The authors generate and run numerical models for a white noise visual field being processed by a network with such parameters, and generate two-dimensional fields of waves for two possibilities. First is the normal case of change in the visual field, generating forward inputs, from lower to higher levels. Second is a lack of new visual input, generating stronger backward waves of model information. Both waves happen at about 8 times the communication delay, or about 100 milliseconds, right in the alpha range. Not only did such waves happen in 2-layer models with just one pair of interacting units, but when multiple modules were modeled in a 2-dimensional field, traveling alpha waves appeared.

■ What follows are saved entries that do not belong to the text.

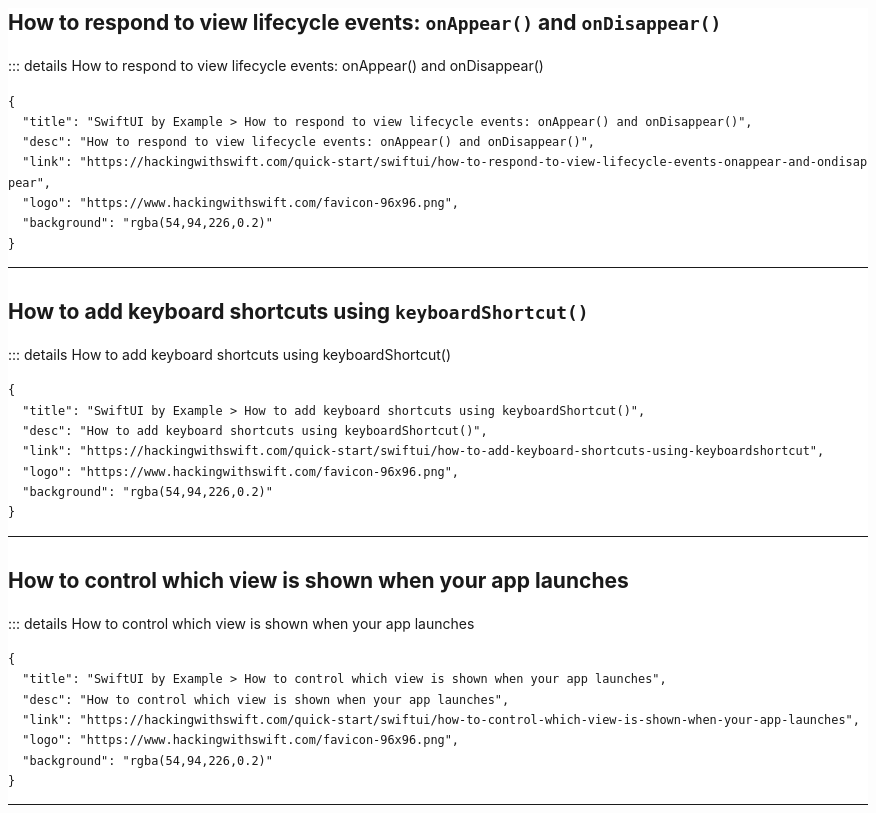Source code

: 
## How to respond to view lifecycle events: `onAppear()` and `onDisappear()`

::: details How to respond to view lifecycle events: onAppear() and onDisappear()

```component VPCard
{
  "title": "SwiftUI by Example > How to respond to view lifecycle events: onAppear() and onDisappear()",
  "desc": "How to respond to view lifecycle events: onAppear() and onDisappear()",
  "link": "https://hackingwithswift.com/quick-start/swiftui/how-to-respond-to-view-lifecycle-events-onappear-and-ondisappear",
  "logo": "https://www.hackingwithswift.com/favicon-96x96.png",
  "background": "rgba(54,94,226,0.2)"
}
```

---

## How to add keyboard shortcuts using `keyboardShortcut()`

::: details How to add keyboard shortcuts using keyboardShortcut()

```component VPCard
{
  "title": "SwiftUI by Example > How to add keyboard shortcuts using keyboardShortcut()",
  "desc": "How to add keyboard shortcuts using keyboardShortcut()",
  "link": "https://hackingwithswift.com/quick-start/swiftui/how-to-add-keyboard-shortcuts-using-keyboardshortcut",
  "logo": "https://www.hackingwithswift.com/favicon-96x96.png",
  "background": "rgba(54,94,226,0.2)"
}
```

---

## How to control which view is shown when your app launches

::: details How to control which view is shown when your app launches

```component VPCard
{
  "title": "SwiftUI by Example > How to control which view is shown when your app launches",
  "desc": "How to control which view is shown when your app launches",
  "link": "https://hackingwithswift.com/quick-start/swiftui/how-to-control-which-view-is-shown-when-your-app-launches",
  "logo": "https://www.hackingwithswift.com/favicon-96x96.png",
  "background": "rgba(54,94,226,0.2)"
}
```

---
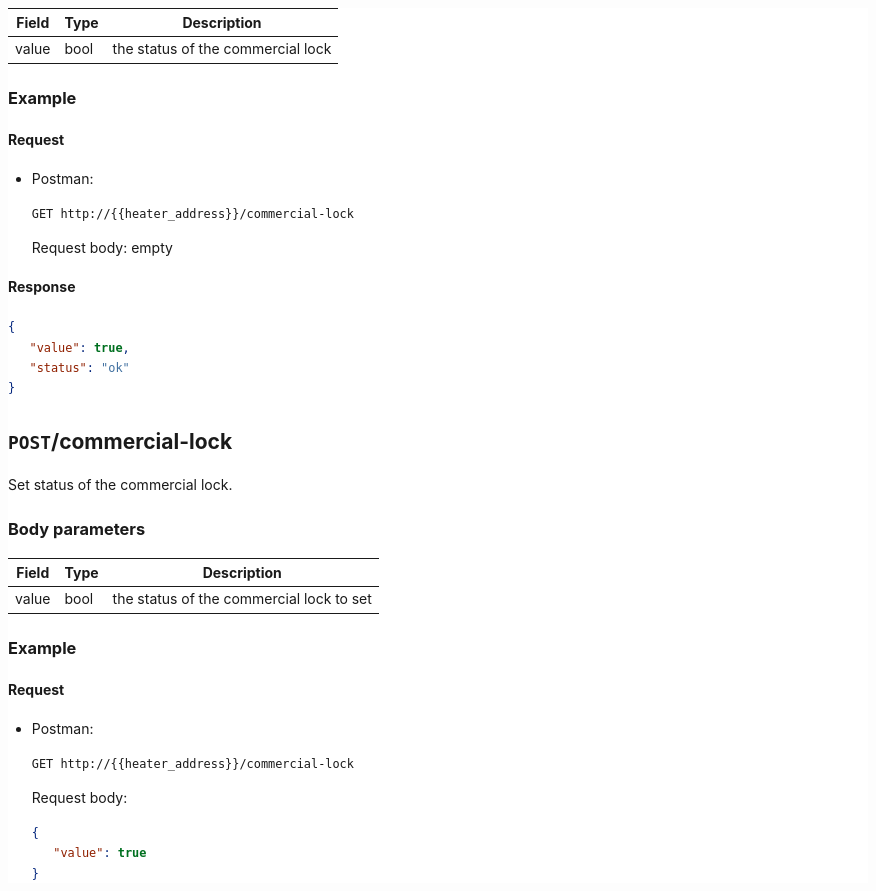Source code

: | Field | Type | Description                       |
| ----- | ---- | --------------------------------- |
| value | bool | the status of the commercial lock |

### Example

#### Request

- Postman: 

  ```html
  GET http://{{heater_address}}/commercial-lock
  ```

  Request body: empty


#### Response

```json
{
   "value": true,
   "status": "ok"
}
```



## <code>POST</code>/commercial-lock

Set status of the commercial lock.

### Body parameters

| Field | Type | Description                              |
| ----- | ---- | ---------------------------------------- |
| value | bool | the status of the commercial lock to set |

### Example

#### Request

- Postman: 

  ```html
  GET http://{{heater_address}}/commercial-lock
  ```

  Request body:

  ```json
  {
     "value": true
  }
  ```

When modeled with multiple levels and two dimensions, the outcome, aside from data processing, is a traveling alpha wave that travels in one direction when inputs predominate (forward) and in the opposite direction when inputs are low and backward signals predominate.

Turning to actual humans, the researchers looked more closely at actual alpha waves, and found the same thing happening. Alpha waves have been considered odd in that, while generally the strongest of all brain waves, and the first to be characterized, they are strongest while resting, (awake, not sleeping), and become less powerful when the brain is actively attending/watching, etc. Now it turns out that what had been considered the "idle" brain state is not idle at all, but a sign of existing models / expectations being propagated in the absence of input- the so-called default mode network. Tracking the direction of alpha waves, they were found to travel up the visual hierarchy when subjects viewed screens of white noise. But when their eyes were closed, the alpha waves traveled in the opposite direction. The authors argue that normal measurements of alpha waves fail to properly account for the power of forward waves, which may be hidden in the more general abundance of backward, high-to-low level alpha waves.

Example of EEG from human subjects, showing the directionality of alpha wave travel, in this case forward from input (visual cortex in the back of the brain) to higher brain levels.

"Therefore, we conjecture that it may simply not be possible for a biological brain, in which communication delays are non-negligible, to implement predictive coding without also producing alpha-band reverberations. Moreover, a major characteristic of alpha-band oscillations—i.e., their propagation through cortex as a traveling wave—could also be explained by a hierarchical multilevel version of our predictive coding model. The waves predominantly traveled forward during stimulus processing and backward in the absence of inputs. ...  Importantly though, in our model none of the units is an oscillator or pacemaker per se, but oscillations arise from bidirectional communication with temporal delays."

Thus brain waves are increasingly understood as a side effect of functional synchronization and, in this case, intrinsically associated with the normal back-and-forth of data processing, which looks nothing like the stream of data from a video camera, but something far more efficient, using a painstakingly-built internal database of reality to keep tabs on, and detect deviations from, new sensations arriving. It remains to ask what exactly this model function is, which the authors term y(t) - the data sent from higher levels to lower levels. Are higher levels of the brain modeling their world in some explicit way and sending back a stream of imagery which the lower levels compare with their new data? No- the language must far more localized. The rendition of full scenery would be reserved for conscious consideration. The interactions considered in this paper are small-scale and progressive, as data is built up over many small steps. Thus each step would contain a pattern of what is assumed to be the result of the prior step. Yet what exactly gets sent back, and what gets sent onwards, is not intuitively clear.